The sensor placement fits the EKG pads snugly against each side of the ribs, and the skin conductivity sensor touches the underside of the breast from within the bra cup. Signals from a three-axis accelerometer and a two-axis gyroscope mounted in the bra were also recorded, for no reason mentioned in the paper.
Four women participated in a user study to see if emotional state could accurately be inferred from the sensor data. The same self-reporting method as used for the earlier logging of emotional state was used here to provide emotional data to compare with the EKG and skin conductivity measurements.
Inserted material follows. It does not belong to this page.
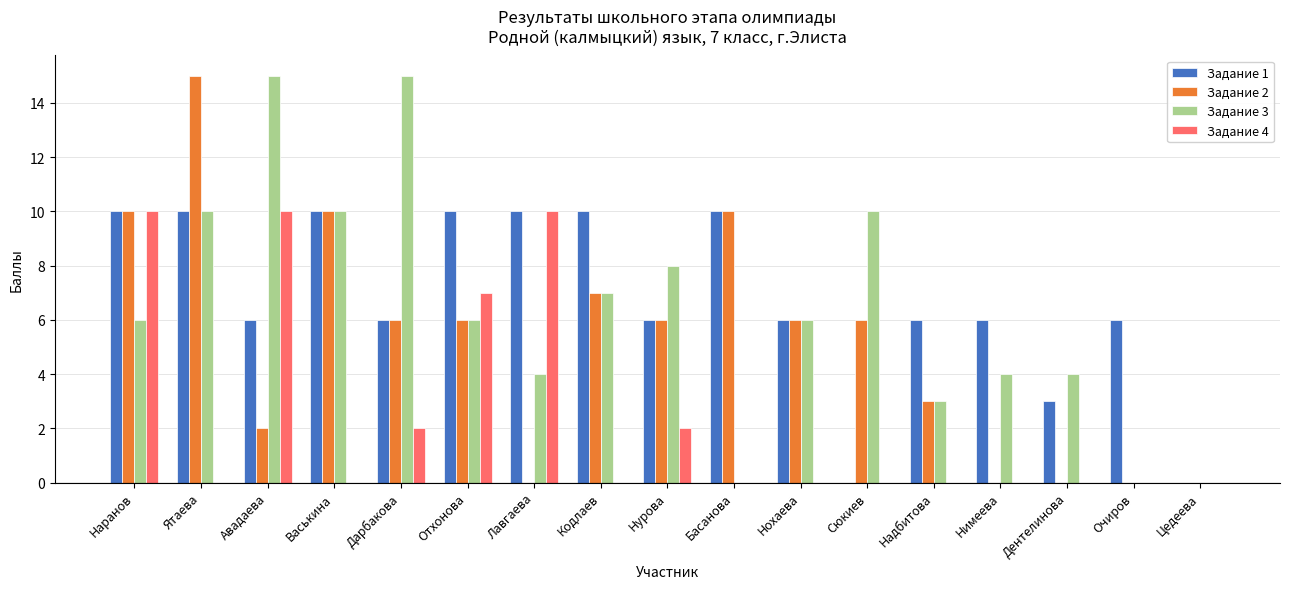

Does the chart contain stacked bars?

No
A very odd statistical analysis (especially considering the extremely small sample size) claims to "classify arousal at 75.00 percent and valence at 72.62 percent accuracy" (72.62 percent accuracy from a sample of four?), but doesn't define what this means, beyond claiming the results are statistically better than random. (Arousal is apparently whether or not the subject is "pumped" and valence appears to relate to positive or negative emotions.) There is no description of how this information is normalized between subjects.
All in all, speaking as a research scientist, I have to say that this study and development effort would have been a pretty good result for a Junior-level high school science project. It passes understanding that seven people from three research institutions were required to carry this out, and why they thought this was worth publishing. I'm not going to take a guess, as I haven't enough information to figure out the purpose of publishing this work. I do suspect we've heard the last of the Microsoft SmartBra, although they apparently are trying to do something with wearable biosensing. I wish them luck, as it is an important problem with several important markets.